I can take my maintenance playbook a step further by disabling and re-enabling alerting on each host in my monitoring system. This requires sending a POST request to an API endpoint on the monitoring server. The request must contain my API token and the host inside of the JSON-encoded body. Ansible makes this simple. Here is the final playbook:

---

- hosts: all
  vars:
    desired_app_version: "1.0.1"
    api_token: "8897e9a6-b10c-42c8-83a2-c83e9c8b6703"
  tasks:

    - name: Check API version
      uri:
        url: "http://{{ ansible_host }}/api/v1/appVersion"
      register: api_version_result

    - name: Perform maintenance tasks
      block:
        - name: Disable host in monitoring
          uri:
            url: "http://nyc1-monitoring-1.example.com/api/v1/startMaintenance"
            method: POST
            headers:
              X-API-KEY: "{{ api_token }}"
            body_format: json
            body:
              host: "{{ ansible_host }}"

        - name: Run maintenance start script
          command:
            cmd: /usr/local/sbin/start_maintenance.sh

        - name: Confirm that 503 Unavailable response is returned
          uri:
            url: "http://{{ ansible_host }}/api/v1/healthcheck"
            status_code: 503

        - name: Update application
          command:
            cmd: /usr/local/sbin/update_app.sh

        - name: Run maintenance end script
          command:
            cmd: /usr/local/sbin/end_maintenance.sh

        - name: Confirm that 200 OK response is returned
          uri:
            url: "http://{{ ansible_host }}/api/v1/healthcheck"
            status_code: 200

        - name: Check API version after updates
          uri:
            url: "http://{{ ansible_host }}/api/v1/appVersion"
          register: updated_api_version_result
          failed_when: updated_api_version_result['json']['appVersion'] != desired_app_version

        - name: Re-enable host in monitoring
          uri:
            url: "http://nyc1-monitoring-1.example.com/api/v1/stopMaintenance"
            method: POST
            headers:
              X-API-KEY: "{{ api_token }}"
            body_format: json
            body:
              host: "{{ ansible_host }}"

      when: api_version_result['json']['appVersion'] != desired_app_version

I’m now using the URI module to send HTTP POST requests (instead of the default GET requests) to the /api/v1/startMaintenance and /api/v1/stopMaintenance endpoints on nyc1-monitoring-1.example.com.
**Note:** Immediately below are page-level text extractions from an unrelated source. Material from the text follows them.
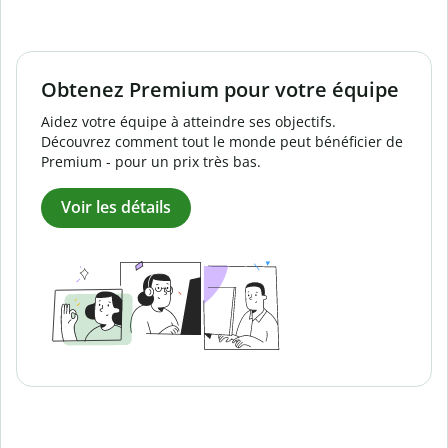
Obtenez Premium pour votre équipe
Aidez votre équipe à atteindre ses objectifs.
Découvrez comment tout le monde peut bénéficier de
Premium - pour un prix très bas.
Voir les détails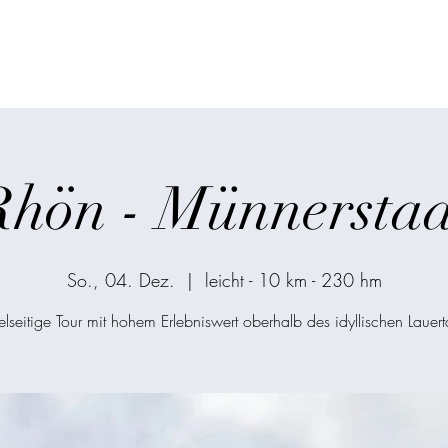
ken
Start
Über mic
Rhön - Münnerstad
So., 04. Dez.
  |  
leicht - 10 km - 230 hm
elseitige Tour mit hohem Erlebniswert oberhalb des idyllischen Lauert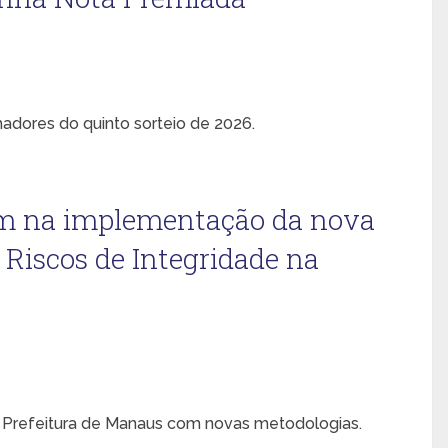
dores do quinto sorteio de 2026.
am na implementação da nova
 Riscos de Integridade na
a Prefeitura de Manaus com novas metodologias.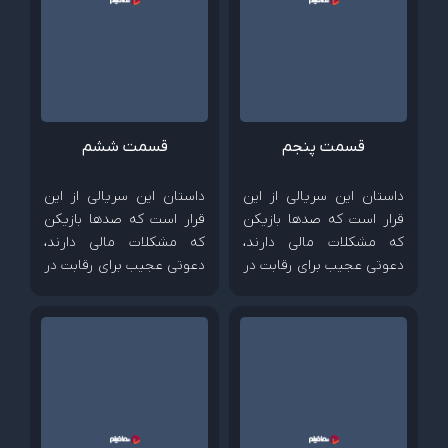
قسمت پنجم
قسمت ششم
داستان این سریالی از این
داستان این سریالی از این
قرار است که صدها بازیکن
قرار است که صدها بازیکن
که مشکلات مالی دارند،
که مشکلات مالی دارند،
دعوتی عجیب برای رقابت در
دعوتی عجیب برای رقابت در
بازی های کودکانه را می
بازی های کودکانه را می
پذیرند؛ رقابتی که جایزه
پذیرند؛ رقابتی که جایزه
وسوسه کننده 40 میلیون
وسوسه کننده 40 میلیون
دلاری دارد...
دلاری دارد...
These requests contain my API token for the monitoring server in the header, and the hostname of the server is included in the body. If either request fails with a non-200 status code, then the entire Ansible playbook fails.
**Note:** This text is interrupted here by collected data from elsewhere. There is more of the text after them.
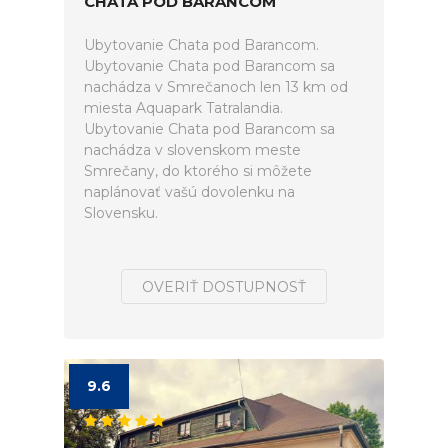
CHATA POD BARANCOM
Ubytovanie Chata pod Barancom.
Ubytovanie Chata pod Barancom sa
nachádza v Smrečanoch len 13 km od
miesta Aquapark Tatralandia.
Ubytovanie Chata pod Barancom sa
nachádza v slovenskom meste
Smrečany, do ktorého si môžete
naplánovať vašú dovolenku na
Slovensku.
OVERIŤ DOSTUPNOSŤ
9.6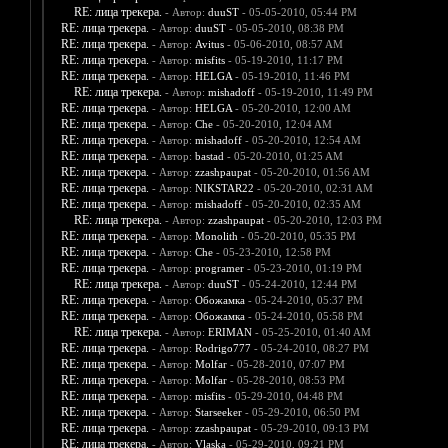
RE: лица трекера.
- Автор:
duuST
- 05-05-2010, 05:44 PM
RE: лица трекера.
- Автор:
duuST
- 05-05-2010, 08:38 PM
RE: лица трекера.
- Автор:
Avitus
- 05-06-2010, 08:57 AM
RE: лица трекера.
- Автор:
misfits
- 05-19-2010, 11:17 PM
RE: лица трекера.
- Автор:
HELGA
- 05-19-2010, 11:46 PM
RE: лица трекера.
- Автор:
mishadoff
- 05-19-2010, 11:49 PM
RE: лица трекера.
- Автор:
HELGA
- 05-20-2010, 12:00 AM
RE: лица трекера.
- Автор:
Che
- 05-20-2010, 12:04 AM
RE: лица трекера.
- Автор:
mishadoff
- 05-20-2010, 12:54 AM
RE: лица трекера.
- Автор:
bastad
- 05-20-2010, 01:25 AM
RE: лица трекера.
- Автор:
zzashpaupat
- 05-20-2010, 01:56 AM
RE: лица трекера.
- Автор:
NIKSTAR22
- 05-20-2010, 02:31 AM
RE: лица трекера.
- Автор:
mishadoff
- 05-20-2010, 02:35 AM
RE: лица трекера.
- Автор:
zzashpaupat
- 05-20-2010, 12:03 PM
RE: лица трекера.
- Автор:
Monolith
- 05-20-2010, 05:35 PM
RE: лица трекера.
- Автор:
Che
- 05-23-2010, 12:58 PM
RE: лица трекера.
- Автор:
programer
- 05-23-2010, 01:19 PM
RE: лица трекера.
- Автор:
duuST
- 05-24-2010, 12:44 PM
RE: лица трекера.
- Автор:
Обожамка
- 05-24-2010, 05:37 PM
RE: лица трекера.
- Автор:
Обожамка
- 05-24-2010, 05:58 PM
RE: лица трекера.
- Автор:
ERIMAN
- 05-25-2010, 01:40 AM
RE: лица трекера.
- Автор:
Rodrigo777
- 05-24-2010, 08:27 PM
RE: лица трекера.
- Автор:
Molfar
- 05-28-2010, 07:07 PM
RE: лица трекера.
- Автор:
Molfar
- 05-28-2010, 08:53 PM
RE: лица трекера.
- Автор:
misfits
- 05-29-2010, 04:48 PM
RE: лица трекера.
- Автор:
Starseeker
- 05-29-2010, 06:50 PM
RE: лица трекера.
- Автор:
zzashpaupat
- 05-29-2010, 09:13 PM
RE: лица трекера.
- Автор:
Vlaska
- 05-29-2010, 09:21 PM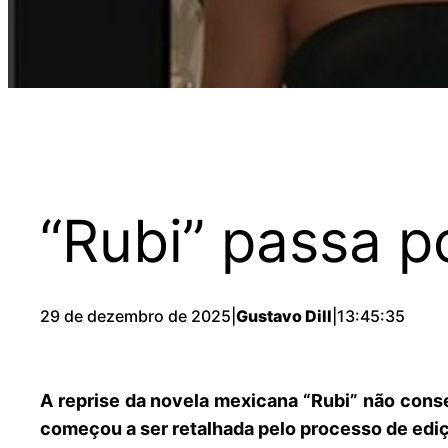
“Rubi” passa p
29 de dezembro de 2025
|
Gustavo Dill
|
13:45:35
A reprise da novela mexicana “Rubi” não cons
começou a ser retalhada pelo processo de edi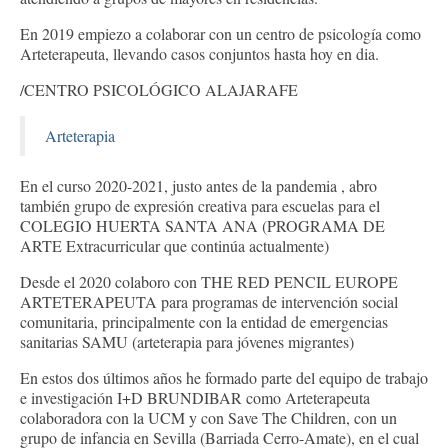
En 2019 empiezo a colaborar con un centro de psicología como
Arteterapeuta, llevando casos conjuntos hasta hoy en dia.
/CENTRO PSICOLÓGICO ALAJARAFE
Arteterapia
En el curso 2020-2021, justo antes de la pandemia , abro
también grupo de expresión creativa para escuelas para el
COLEGIO HUERTA SANTA ANA (PROGRAMA DE
ARTE Extracurricular que continúa actualmente)
Desde el 2020 colaboro con THE RED PENCIL EUROPE
ARTETERAPEUTA para programas de intervención social
comunitaria, principalmente con la entidad de emergencias
sanitarias SAMU (arteterapia para jóvenes migrantes)
En estos dos últimos años he formado parte del equipo de trabajo
e investigación I+D BRUNDIBAR como Arteterapeuta
colaboradora con la UCM y con Save The Children, con un
grupo de infancia en Sevilla (Barriada Cerro-Amate), en el cual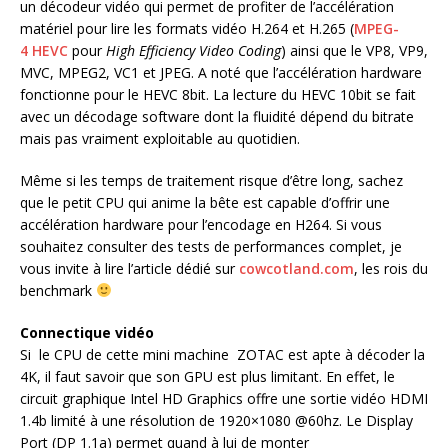
un décodeur vidéo qui permet de profiter de l’accélération
matériel pour lire les formats vidéo H.264 et H.265 (
MPEG-
4 HEVC
pour
High Efficiency Video Coding
) ainsi que le VP8, VP9,
MVC, MPEG2, VC1 et JPEG. A noté que l’accélération hardware
fonctionne pour le HEVC 8bit. La lecture du HEVC 10bit se fait
avec un décodage software dont la fluidité dépend du bitrate
mais pas vraiment exploitable au quotidien.
Même si les temps de traitement risque d’être long, sachez
que le petit CPU qui anime la bête est capable d’offrir une
accélération hardware pour l’encodage en H264. Si vous
souhaitez consulter des tests de performances complet, je
vous invite à lire l’article dédié sur
cowcotland.com
, les rois du
benchmark
Connectique vidéo
Si le CPU de cette mini machine ZOTAC est apte à décoder la
4K, il faut savoir que son GPU est plus limitant. En effet, le
circuit graphique Intel HD Graphics offre une sortie vidéo HDMI
1.4b limité à une résolution de 1920×1080 @60hz. Le Display
Port (DP 1.1a) permet quand à lui de monter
Note: In practice, you’ll want to use something like Ansible Vault to store an API token, instead of placing it directly in the playbook.

This final set of tasks allows me to completely automate my upgrade workflow: Performing version checks, interacting with external monitoring to disable alerting for a system, and ensuring that the server returns the correct HTTP status codes before and after patching. I now have an end-to-end workflow that automates many of the common steps that I follow when performing upgrades on a system.
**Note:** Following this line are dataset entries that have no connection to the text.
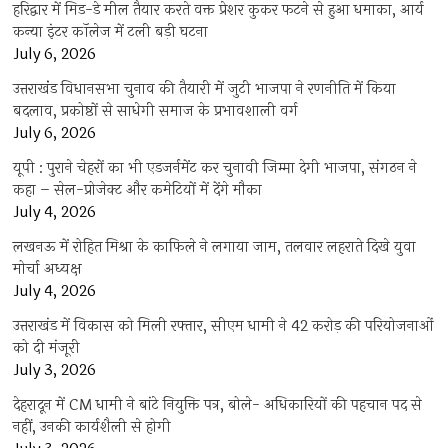
हरिद्वार में मिड-डे मील तैयार करते वक्त प्रेशर कुकर फटने से हुआ धमाका, आर्य
कन्या इंटर कॉलेज में टली बड़ी घटना
July 6, 2026
उत्तराखंंड विधानसभा चुनाव की तैयारी में जुटी भाजपा ने रणनीति में किया
बदलाव, प्रकोष्ठों से साधेगी समाज के प्रभावशाली वर्ग
July 6, 2026
यूपी : पुराने चेहरों का भी एडजर्नमेंट कर चुनावी जिम्मा देगी भाजपा, संगठन ने
कहा – सेल-प्रोजेक्ट और कमेटियों में देंगे मौका
July 4, 2026
लखनऊ में रोहित मिश्रा के काफिले ने लगाया जाम, तलवार लहराते दिखे युवा
मोर्चा अध्यक्ष
July 4, 2026
उत्तराखंड में विकास को मिली रफ्तार, सीएम धामी ने 42 करोड़ की परियोजनाओं
को दी मंजूरी
July 3, 2026
देहरादून में CM धामी ने बांटे नियुक्ति पत्र, बोले- अधिकारियों की पहचान पद से
नहीं, उनकी कार्यशैली से होगी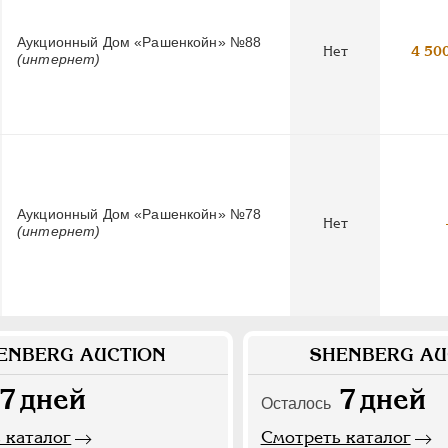
Аукционный Дом «Рашенкойн» №88
Нет
4 50
(интернет)
Аукционный Дом «Рашенкойн» №78
Нет
(интернет)
ENBERG AUCTION
SHENBERG AU
7
дней
7
дней
Осталось
 каталог
Смотреть каталог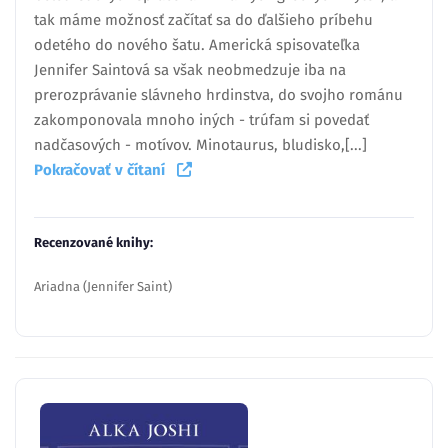
tak máme možnosť začítať sa do ďalšieho príbehu
odetého do nového šatu. Americká spisovateľka
Jennifer Saintová sa však neobmedzuje iba na
prerozprávanie slávneho hrdinstva, do svojho románu
zakomponovala mnoho iných - trúfam si povedať
nadčasových - motívov. Minotaurus, bludisko,[...]
Pokračovať v čítaní
Recenzované knihy:
Ariadna (Jennifer Saint)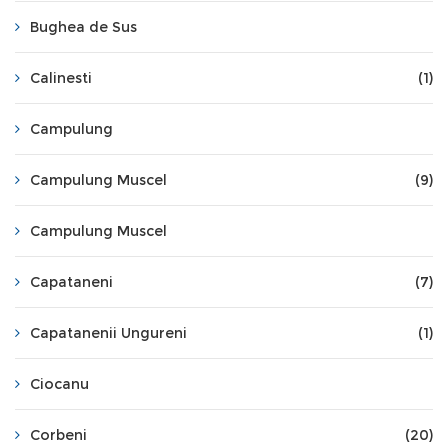
Bughea de Sus
Calinesti
(1)
Campulung
Campulung Muscel
(9)
Campulung Muscel
Capataneni
(7)
Capatanenii Ungureni
(1)
Ciocanu
Corbeni
(20)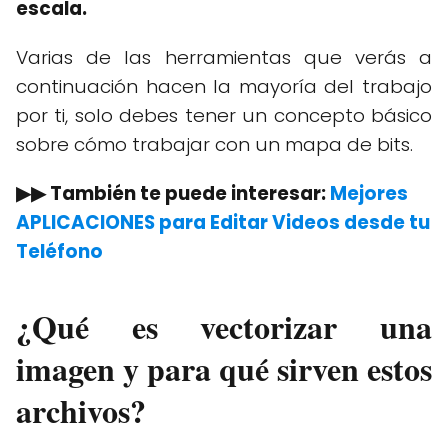
escala.
Varias de las herramientas que verás a
continuación hacen la mayoría del trabajo
por ti, solo debes tener un concepto básico
sobre cómo trabajar con un mapa de bits.
▶▶ También te puede interesar:
Mejores
APLICACIONES para Editar Videos desde tu
Teléfono
¿Qué es vectorizar una
imagen y para qué sirven estos
archivos?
[ Need more on Ansible? Take a free technical overview course from Red Hat. Ansible Essentials: Simplicity in Automation Technical Overview. ] 

Wrapping Up

This article started with a simple playbook that performed basic web checks against unauthenticated API endpoints. I took you through parsing JSON responses and even interacting with authenticated API endpoints by setting custom headers and body contents on HTTP requests. Ansible makes interacting with web services easy, and I’m confident that you’ll find uses for this type of approach, even in simple environments.

If you’re looking to learn more and to challenge yourself, here are some ideas to implement on your own:

• Use the URI module to interact with your favorite API-based web service.
• See if you can figure out how to do authentication with client certificates.
• Learn how to submit a form to a website using Ansible.